A malicious user must have local access to a virtual machine and the ability to execute code to infer data otherwise protected by architectural mechanisms within the Guest Operating System (Intra-VM) via MDS vulnerabilities. There are two known attack vector categories for MDS at the Virtual Machine level: Sequential-context attack vector (Intra-VM): a malicious local user of a Virtual Machine can potentially infer recently accessed data of a previous context otherwise protected by architectural mechanisms in the context of the same Virtual Machine. Concurrent-context attack vector (Intra-VM): a malicious local user of a Virtual Machine can potentially infer recently accessed data of a concurrently executing context on the other logical processor of the Hyper-Threading-enabled processor core in the context of the same Virtual Machine.

ASA-2019-00276 – VMware: Hypervisor-Assisted Guest Mitigations for MDS vulnerabilities

A malicious user must have local access to a virtual machine and the ability to execute code to infer data otherwise protected by architectural mechanisms within the Guest Operating System (Intra-VM) via MDS vulnerabilities. Virtual Machines hosted by VMware Hypervisors running on 2nd Generation Intel® Xeon® Scalable Processors (formerly known as Cascade Lake) are not affected by MDS vulnerabilities. There are two known attack vector categories for MDS at the Virtual Machine level: Sequential-context attack vector (Intra-VM): a malicious local user of a Virtual Machine can potentially infer recently accessed data of a previous context otherwise protected by architectural mechanisms in the context of the same Virtual Machine. Concurrent-context attack vector (Intra-VM): a malicious local user of a Virtual Machine can potentially infer recently accessed data of a concurrently executing context on the other logical processor of the Hyper-Threading-enabled processor core in the context of the same Virtual Machine.

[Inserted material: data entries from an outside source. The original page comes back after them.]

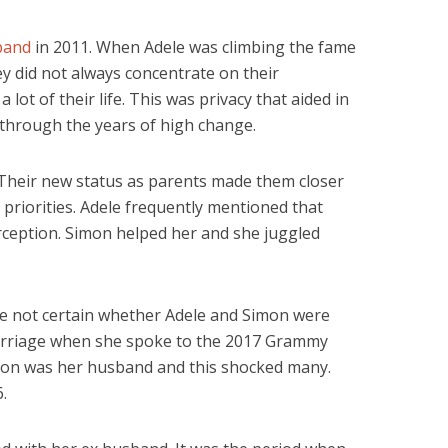
band
in 2011. When Adele was climbing the fame
ey did not always concentrate on their
 lot of their life. This was privacy that aided in
 through the years of high change.
 Their new status as parents made them closer
priorities. Adele frequently mentioned that
ception. Simon helped her and she juggled
re not certain whether Adele and Simon were
marriage when she spoke to the 2017 Grammy
mon was her husband and this shocked many.
.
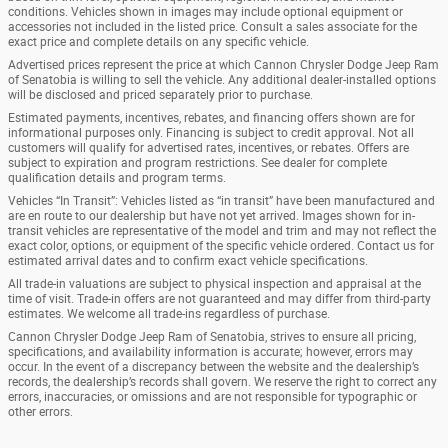
conditions. Vehicles shown in images may include optional equipment or
accessories not included in the listed price. Consult a sales associate for the
exact price and complete details on any specific vehicle.
Advertised prices represent the price at which Cannon Chrysler Dodge Jeep Ram
of Senatobia is willing to sell the vehicle. Any additional dealer-installed options
will be disclosed and priced separately prior to purchase.
Estimated payments, incentives, rebates, and financing offers shown are for
informational purposes only. Financing is subject to credit approval. Not all
customers will qualify for advertised rates, incentives, or rebates. Offers are
subject to expiration and program restrictions. See dealer for complete
qualification details and program terms.
Vehicles “In Transit”: Vehicles listed as “in transit” have been manufactured and
are en route to our dealership but have not yet arrived. Images shown for in-
transit vehicles are representative of the model and trim and may not reflect the
exact color, options, or equipment of the specific vehicle ordered. Contact us for
estimated arrival dates and to confirm exact vehicle specifications.
All trade-in valuations are subject to physical inspection and appraisal at the
time of visit. Trade-in offers are not guaranteed and may differ from third-party
estimates. We welcome all trade-ins regardless of purchase.
Cannon Chrysler Dodge Jeep Ram of Senatobia, strives to ensure all pricing,
specifications, and availability information is accurate; however, errors may
occur. In the event of a discrepancy between the website and the dealership’s
records, the dealership’s records shall govern. We reserve the right to correct any
errors, inaccuracies, or omissions and are not responsible for typographic or
other errors.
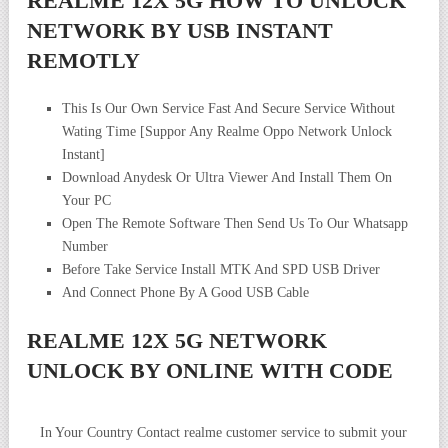
REALME 12X 5G HOW TO UNLOCK
NETWORK BY USB INSTANT
REMOTLY
This Is Our Own Service Fast And Secure Service Without
Wating Time [Suppor Any Realme Oppo Network Unlock
Instant]
Download Anydesk Or Ultra Viewer And Install Them On
Your PC
Open The Remote Software Then Send Us To Our Whatsapp
Number
Before Take Service Install MTK And SPD USB Driver
And Connect Phone By A Good USB Cable
REALME 12X 5G NETWORK
UNLOCK BY ONLINE WITH CODE
In Your Country Contact realme customer service to submit your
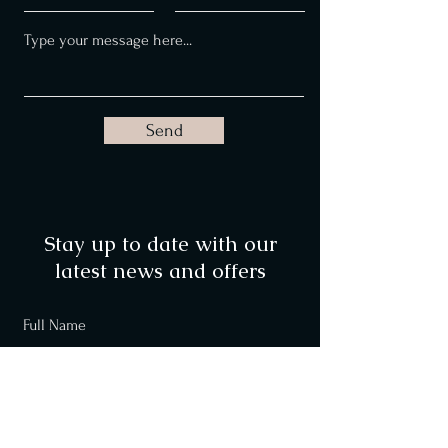
Send
Stay up to date with our
latest news and offers
Full Name
Email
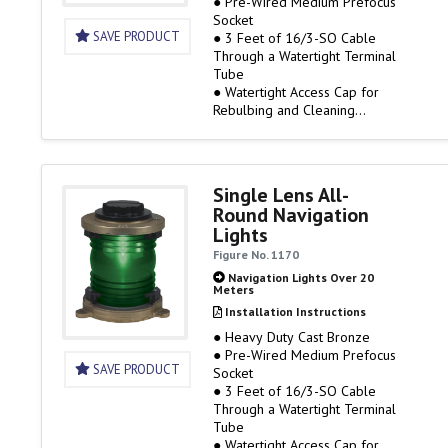
● Pre-Wired Medium Prefocus
Socket
SAVE PRODUCT
● 3 Feet of 16/3-SO Cable
Through a Watertight Terminal
Tube
● Watertight Access Cap for
Rebulbing and Cleaning
● 120 Volt Only, Bulb Not
Included
● Rough Service Bulbs are
Available
Single Lens All-
● Visibility Miles: 3
Round Navigation
(1169E00PLB) / 6
Lights
(1169HE0PLB)
Figure No. 1170
Navigation Lights Over 20
Meters
Installation Instructions
● Heavy Duty Cast Bronze
● Pre-Wired Medium Prefocus
SAVE PRODUCT
Socket
● 3 Feet of 16/3-SO Cable
Through a Watertight Terminal
Tube
● Watertight Access Cap for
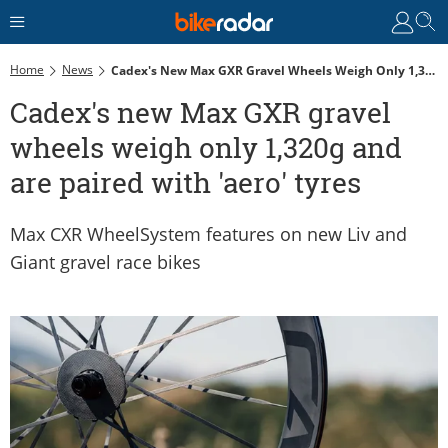
Home
News
Cadex's New Max GXR Gravel Wheels Weigh Only 1,320g And Are Paired With 'aero' Tyres
Cadex's new Max GXR gravel
wheels weigh only 1,320g and
are paired with 'aero' tyres
Max CXR WheelSystem features on new Liv and
Giant gravel race bikes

ASA-2019-00275 – VMware: Hypervisor-Specific Mitigations for MDS vulnerabilities

vCenter Server, ESXi, Workstation, and Fusion updates include Hypervisor-Specific Mitigations for MDS speculative execution vulnerabilities. A malicious user must have local access to a virtual machine and the ability to execute code to infer data otherwise protected by architectural mechanisms from another virtual machine or the hypervisor itself via MDS vulnerabilities. There are two known attack vector variants for MDS at the Hypervisor level: Sequential-context attack vector (Inter-VM): a malicious VM can potentially infer recently accessed data of a previous context (hypervisor thread or other VM thread) on either logical processor of a processor core. Concurrent-context attack vector (Inter-VM): a malicious VM can potentially infer recently accessed data of a concurrently executing context (hypervisor thread or other VM thread) on the other logical processor of the Hyper-Threading-enabled processor core.

ASA-2019-00272 – FreeBSD: Microarchitectural Data Sampling (MDS)

Modern processors make use of speculative execution, an optimization technique which performs some action in advance of knowing whether the result will actually be used. On some Intel processors utilizing speculative execution a local process may be able to infer stale information from microarchitectural buffers to obtain a memory disclosure. An attacker may be able to read secret data from the kernel or from a process when executing untrusted code (for example, in a web browser).